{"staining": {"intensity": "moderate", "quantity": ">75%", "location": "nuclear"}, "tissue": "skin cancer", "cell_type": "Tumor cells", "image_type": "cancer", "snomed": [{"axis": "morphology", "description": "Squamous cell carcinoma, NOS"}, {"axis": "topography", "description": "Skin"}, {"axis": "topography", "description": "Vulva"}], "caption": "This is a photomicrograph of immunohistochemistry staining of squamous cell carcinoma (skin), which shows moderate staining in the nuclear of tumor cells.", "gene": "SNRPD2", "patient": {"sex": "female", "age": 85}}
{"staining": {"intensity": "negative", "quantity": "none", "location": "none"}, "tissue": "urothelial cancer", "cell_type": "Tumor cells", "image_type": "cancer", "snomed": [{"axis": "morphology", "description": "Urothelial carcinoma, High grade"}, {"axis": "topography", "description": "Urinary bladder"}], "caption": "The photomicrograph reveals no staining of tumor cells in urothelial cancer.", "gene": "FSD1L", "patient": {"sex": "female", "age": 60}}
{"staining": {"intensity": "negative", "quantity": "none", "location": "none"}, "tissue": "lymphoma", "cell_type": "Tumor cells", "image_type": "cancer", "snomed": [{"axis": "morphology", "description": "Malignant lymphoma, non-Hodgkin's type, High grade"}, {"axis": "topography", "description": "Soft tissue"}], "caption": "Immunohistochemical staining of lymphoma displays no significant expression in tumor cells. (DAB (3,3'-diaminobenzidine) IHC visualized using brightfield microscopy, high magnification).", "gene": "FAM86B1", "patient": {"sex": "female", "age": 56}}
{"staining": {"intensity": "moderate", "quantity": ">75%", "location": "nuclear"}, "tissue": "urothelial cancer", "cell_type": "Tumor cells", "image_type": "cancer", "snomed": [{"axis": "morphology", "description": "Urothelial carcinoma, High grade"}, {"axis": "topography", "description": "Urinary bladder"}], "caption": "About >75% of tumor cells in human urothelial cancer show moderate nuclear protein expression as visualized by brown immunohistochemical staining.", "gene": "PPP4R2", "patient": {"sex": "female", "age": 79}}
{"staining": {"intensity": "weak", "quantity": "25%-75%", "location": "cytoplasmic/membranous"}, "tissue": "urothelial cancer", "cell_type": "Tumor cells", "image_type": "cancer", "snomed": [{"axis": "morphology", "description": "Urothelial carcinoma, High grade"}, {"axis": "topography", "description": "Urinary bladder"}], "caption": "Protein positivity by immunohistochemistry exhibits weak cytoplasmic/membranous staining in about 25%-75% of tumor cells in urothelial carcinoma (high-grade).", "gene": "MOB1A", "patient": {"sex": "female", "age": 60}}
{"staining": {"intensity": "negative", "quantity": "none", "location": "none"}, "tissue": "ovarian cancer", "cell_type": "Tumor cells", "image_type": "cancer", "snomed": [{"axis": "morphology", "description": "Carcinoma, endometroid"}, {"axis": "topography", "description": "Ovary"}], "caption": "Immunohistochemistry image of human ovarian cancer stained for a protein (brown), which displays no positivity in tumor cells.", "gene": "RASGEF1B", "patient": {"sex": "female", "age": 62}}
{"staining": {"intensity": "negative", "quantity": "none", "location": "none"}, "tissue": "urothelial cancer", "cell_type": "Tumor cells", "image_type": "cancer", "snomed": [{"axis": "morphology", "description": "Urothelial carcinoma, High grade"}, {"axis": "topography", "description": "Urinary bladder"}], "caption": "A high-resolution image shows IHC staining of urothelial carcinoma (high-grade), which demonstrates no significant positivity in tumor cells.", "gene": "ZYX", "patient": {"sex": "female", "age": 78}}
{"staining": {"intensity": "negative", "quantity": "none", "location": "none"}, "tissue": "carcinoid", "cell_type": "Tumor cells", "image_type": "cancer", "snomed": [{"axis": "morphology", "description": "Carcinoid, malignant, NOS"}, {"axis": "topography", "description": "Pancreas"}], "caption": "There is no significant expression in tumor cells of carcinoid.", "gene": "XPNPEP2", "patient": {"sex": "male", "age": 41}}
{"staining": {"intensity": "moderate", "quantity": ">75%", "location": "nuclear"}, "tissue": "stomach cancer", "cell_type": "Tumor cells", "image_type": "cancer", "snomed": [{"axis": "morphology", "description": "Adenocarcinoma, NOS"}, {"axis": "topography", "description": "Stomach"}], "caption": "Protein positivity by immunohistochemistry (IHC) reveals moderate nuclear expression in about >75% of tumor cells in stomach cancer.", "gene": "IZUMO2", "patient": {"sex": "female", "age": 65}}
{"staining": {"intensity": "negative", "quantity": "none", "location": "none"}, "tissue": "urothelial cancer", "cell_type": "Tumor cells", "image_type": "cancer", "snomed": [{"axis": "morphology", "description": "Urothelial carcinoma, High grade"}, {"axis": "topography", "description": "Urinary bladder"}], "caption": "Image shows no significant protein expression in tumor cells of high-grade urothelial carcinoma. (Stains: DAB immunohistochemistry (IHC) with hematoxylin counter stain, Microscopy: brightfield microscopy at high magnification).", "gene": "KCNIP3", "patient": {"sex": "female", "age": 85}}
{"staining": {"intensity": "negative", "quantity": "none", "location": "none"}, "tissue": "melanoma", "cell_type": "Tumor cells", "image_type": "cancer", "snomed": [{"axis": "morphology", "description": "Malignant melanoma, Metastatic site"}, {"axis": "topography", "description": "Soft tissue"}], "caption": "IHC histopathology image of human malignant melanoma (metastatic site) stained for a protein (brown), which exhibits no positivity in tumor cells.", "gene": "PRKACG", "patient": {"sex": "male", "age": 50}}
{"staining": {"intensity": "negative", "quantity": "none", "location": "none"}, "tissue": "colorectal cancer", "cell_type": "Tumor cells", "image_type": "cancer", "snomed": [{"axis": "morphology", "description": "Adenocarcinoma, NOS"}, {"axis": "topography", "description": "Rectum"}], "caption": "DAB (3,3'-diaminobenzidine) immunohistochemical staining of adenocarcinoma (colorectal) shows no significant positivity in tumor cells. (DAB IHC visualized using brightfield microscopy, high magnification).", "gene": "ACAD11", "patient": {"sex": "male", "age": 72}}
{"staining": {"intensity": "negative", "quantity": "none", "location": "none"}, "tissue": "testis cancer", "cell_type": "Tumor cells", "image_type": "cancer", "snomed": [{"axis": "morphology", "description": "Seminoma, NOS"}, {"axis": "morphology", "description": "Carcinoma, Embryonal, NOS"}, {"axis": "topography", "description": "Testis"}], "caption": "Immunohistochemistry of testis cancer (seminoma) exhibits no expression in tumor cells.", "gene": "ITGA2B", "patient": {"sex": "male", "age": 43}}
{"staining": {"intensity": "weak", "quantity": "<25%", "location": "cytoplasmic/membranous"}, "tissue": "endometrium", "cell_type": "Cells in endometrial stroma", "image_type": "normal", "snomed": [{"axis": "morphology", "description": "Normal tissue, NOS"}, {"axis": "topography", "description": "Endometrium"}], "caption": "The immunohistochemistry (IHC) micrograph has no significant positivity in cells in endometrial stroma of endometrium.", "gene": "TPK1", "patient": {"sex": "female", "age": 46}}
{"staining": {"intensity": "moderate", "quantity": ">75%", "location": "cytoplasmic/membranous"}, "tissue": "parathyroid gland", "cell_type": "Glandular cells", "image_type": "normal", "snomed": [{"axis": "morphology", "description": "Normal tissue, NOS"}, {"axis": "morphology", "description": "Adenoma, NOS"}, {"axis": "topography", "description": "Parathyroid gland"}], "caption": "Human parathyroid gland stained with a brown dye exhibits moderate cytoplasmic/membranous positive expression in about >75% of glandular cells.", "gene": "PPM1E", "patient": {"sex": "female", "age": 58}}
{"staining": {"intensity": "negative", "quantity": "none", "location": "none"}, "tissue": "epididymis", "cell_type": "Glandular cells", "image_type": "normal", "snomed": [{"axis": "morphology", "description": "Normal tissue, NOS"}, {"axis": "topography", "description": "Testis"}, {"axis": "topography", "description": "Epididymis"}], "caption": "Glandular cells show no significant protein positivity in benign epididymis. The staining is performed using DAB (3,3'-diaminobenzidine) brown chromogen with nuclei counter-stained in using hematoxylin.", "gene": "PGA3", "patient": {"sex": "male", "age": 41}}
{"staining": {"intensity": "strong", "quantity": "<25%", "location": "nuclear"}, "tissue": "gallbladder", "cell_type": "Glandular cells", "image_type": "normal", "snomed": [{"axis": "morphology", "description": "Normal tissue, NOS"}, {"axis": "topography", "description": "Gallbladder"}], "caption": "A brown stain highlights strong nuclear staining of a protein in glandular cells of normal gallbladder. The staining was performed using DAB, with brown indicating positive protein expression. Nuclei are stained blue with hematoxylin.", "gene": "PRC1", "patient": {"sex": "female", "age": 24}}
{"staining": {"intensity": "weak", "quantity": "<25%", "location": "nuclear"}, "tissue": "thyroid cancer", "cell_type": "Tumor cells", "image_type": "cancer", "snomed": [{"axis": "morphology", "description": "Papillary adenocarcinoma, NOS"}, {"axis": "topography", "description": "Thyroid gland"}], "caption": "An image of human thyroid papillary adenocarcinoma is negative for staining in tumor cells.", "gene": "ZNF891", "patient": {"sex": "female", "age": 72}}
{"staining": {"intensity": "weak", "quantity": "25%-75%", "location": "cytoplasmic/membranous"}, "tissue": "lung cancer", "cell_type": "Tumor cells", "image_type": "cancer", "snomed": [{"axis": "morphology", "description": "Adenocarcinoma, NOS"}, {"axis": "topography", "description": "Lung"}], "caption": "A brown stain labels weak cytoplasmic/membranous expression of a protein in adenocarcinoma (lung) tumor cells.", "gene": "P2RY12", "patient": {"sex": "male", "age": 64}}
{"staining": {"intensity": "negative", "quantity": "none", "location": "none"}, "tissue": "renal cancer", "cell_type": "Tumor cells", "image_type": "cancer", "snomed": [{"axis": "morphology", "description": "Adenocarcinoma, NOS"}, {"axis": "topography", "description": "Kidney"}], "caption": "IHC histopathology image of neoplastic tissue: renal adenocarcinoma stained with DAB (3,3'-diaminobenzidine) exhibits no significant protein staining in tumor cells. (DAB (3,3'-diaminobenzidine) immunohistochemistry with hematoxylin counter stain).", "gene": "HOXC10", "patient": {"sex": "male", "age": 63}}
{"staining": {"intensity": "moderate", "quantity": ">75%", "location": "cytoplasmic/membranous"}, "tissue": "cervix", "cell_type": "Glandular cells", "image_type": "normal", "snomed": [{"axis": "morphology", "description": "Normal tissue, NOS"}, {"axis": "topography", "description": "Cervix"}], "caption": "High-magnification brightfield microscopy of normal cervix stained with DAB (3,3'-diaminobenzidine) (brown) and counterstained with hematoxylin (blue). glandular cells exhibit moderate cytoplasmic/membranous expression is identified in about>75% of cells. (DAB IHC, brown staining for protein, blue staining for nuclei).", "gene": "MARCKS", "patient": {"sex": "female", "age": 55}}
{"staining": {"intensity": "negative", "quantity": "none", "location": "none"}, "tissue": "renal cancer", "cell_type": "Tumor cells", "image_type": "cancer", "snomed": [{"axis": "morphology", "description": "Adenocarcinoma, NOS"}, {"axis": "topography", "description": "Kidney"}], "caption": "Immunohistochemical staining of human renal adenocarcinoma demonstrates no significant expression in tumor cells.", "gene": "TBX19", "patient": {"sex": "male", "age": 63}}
·····
=== Exercise brief ===
Locate and copy each line in the data above that includes the word "photomicrograph".

=== Written reply ===
{"staining": {"intensity": "moderate", "quantity": ">75%", "location": "nuclear"}, "tissue": "skin cancer", "cell_type": "Tumor cells", "image_type": "cancer", "snomed": [{"axis": "morphology", "description": "Squamous cell carcinoma, NOS"}, {"axis": "topography", "description": "Skin"}, {"axis": "topography", "description": "Vulva"}], "caption": "This is a photomicrograph of immunohistochemistry staining of squamous cell carcinoma (skin), which shows moderate staining in the nuclear of tumor cells.", "gene": "SNRPD2", "patient": {"sex": "female", "age": 85}}
{"staining": {"intensity": "negative", "quantity": "none", "location": "none"}, "tissue": "urothelial cancer", "cell_type": "Tumor cells", "image_type": "cancer", "snomed": [{"axis": "morphology", "description": "Urothelial carcinoma, High grade"}, {"axis": "topography", "description": "Urinary bladder"}], "caption": "The photomicrograph reveals no staining of tumor cells in urothelial cancer.", "gene": "FSD1L", "patient": {"sex": "female", "age": 60}}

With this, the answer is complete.